Mas, como dizia o Ministro Cavaleiro de Ferreira, as ideias não caminham sozinhas, por si mesmas.

O destino das ideias pode ser o mesmo das palavras: o vazio.

As palavras e as ideias só fazem verdadeiro sentido se tiverem consequências, ou seja, se alguém concretizar o que delas emana.

É precisamente aqui que entra a terceira linha de pensamento: a ação.

Cavaleiro de Ferreira introduz este outro elemento a partir do reconhecimento das dificuldades financeiras do Estado central e da necessidade de encontrar apoios para a renovação do parque judiciário.

 

Dizia ele:

“Há longos anos já, o Ministério da Justiça cobrou ânimo para extrair da tradicional penúria das dotações dos tribunais o bastante para colaborar com as Câmaras Municipais na renovação das instalações judiciais” – fim de citação.

Esta colaboração foi devidamente enaltecida no discurso de inauguração, regozijando-se o Ministro pela ação desenvolvida em conjunto pelo Ministério da Justiça e pela autarquia de Bragança para a edificação do Palácio da Justiça, e classificando esta obra como património da vida coletiva,  dotada de grande valor social.

Chego, enfim, ao ponto que visava.

 

Por muitas palavras que se digam ou tenham dito (douradas com elementos estatísticos, como sempre convém), por muitas ideias que se tenham construído, apesar de algumas ações que se tenham empreendido, há uma constatação que não pode ser desmentida: a degradação do património edificado da justiça atingiu níveis inaceitáveis, em resultado da contínua falta da atenção por parte dos responsáveis e do sistemático desinvestimento na preservação, restauro e remodelação desses imóveis.

As situações de degradação dos tribunais tornaram-se mais rastreáveis após a reforma judiciária de 2013.

De facto, fruto dessa reforma, os juízes presidentes das 23 comarcas passaram a elaborar e a apresentar ao Conselho Superior da Magistratura relatórios sobre o estado do edificado.

Os relatórios apresentados no ano de 2021 dão-nos um retrato francamente negativo do estado em que se encontram os tribunais de que o Estado é proprietário e das condições extremamente precárias dos espaços onde magistrados, advogados e funcionários exercem as suas funções.

Todos os dias há notícias de tetos a ruir, infiltrações, falta ou ineficiência dos sistemas de segurança e climatização, falta de estruturas para acessibilidade de pessoas com mobilidade reduzida, instalações sanitárias em estado deplorável, etc.

Não se pode acudir a tudo ao mesmo tempo?
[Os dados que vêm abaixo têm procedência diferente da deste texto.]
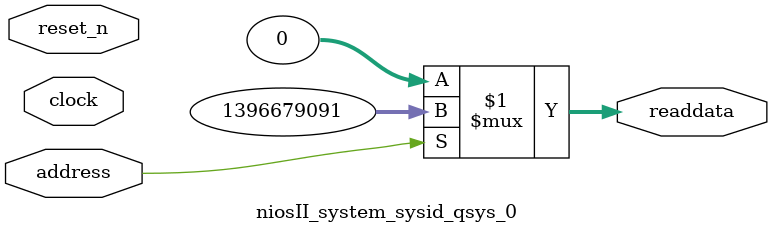
<source format=v>

`timescale 1ns / 1ps
// synthesis translate_on

// turn off superfluous verilog processor warnings 
// altera message_level Level1 
// altera message_off 10034 10035 10036 10037 10230 10240 10030 

module niosII_system_sysid_qsys_0 (
               // inputs:
                address,
                clock,
                reset_n,

               // outputs:
                readdata
             )
;

  output  [ 31: 0] readdata;
  input            address;
  input            clock;
  input            reset_n;

  wire    [ 31: 0] readdata;
  //control_slave, which is an e_avalon_slave
  assign readdata = address ? 1396679091 : 0;

endmodule




</source>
Sim, é verdade!

Os recursos financeiros do Estado são limitados?  Sim, é verdade!

Mas alguma coisa tem de ser feita.

Afinal de contas, as dotações para a Justiça durante o regime do Estado Novo eram bem reduzidas, mas, apesar disso, os melhores edifícios da Justiça foram construídos nessa altura e são os que, ainda hoje, constituem o património arquitetónico mais valioso e mais digno.

Os tribunais prestam um serviço fundamental para a vida dos cidadãos.

Os edifícios onde é feita a Justiça são baluartes do poder judicial e sinal da presença do Estado na sua função de garantir a todos o acesso ao Direito e aos tribunais para defesa dos seus direitos e interesses legalmente protegidos.

Por isso, quem neles trabalha merece um espaço digno, com razoáveis níveis de conforto e funcionalidade.

Essa a razão pela qual, há 70 anos, a autarquia de Bragança teve um papel decisivo na construção deste belo Palácio da Justiça, de inegável centralidade para esta região e de grande préstimo para as suas gentes.

Ontem como hoje, as autarquias devem constituir-se parceiros privilegiados do Estado central na resolução dos inúmeros problemas do edificado na área da Justiça, porque será também do seu interesse que os respetivos territórios estejam dotados de edifícios que assegurem as melhores condições aos munícipes na prestação do serviço da Justiça.

As palavras serão úteis se transmitirem ideias e se estas, depois, se materializarem em realizações.

É de realizações que a Justiça precisa.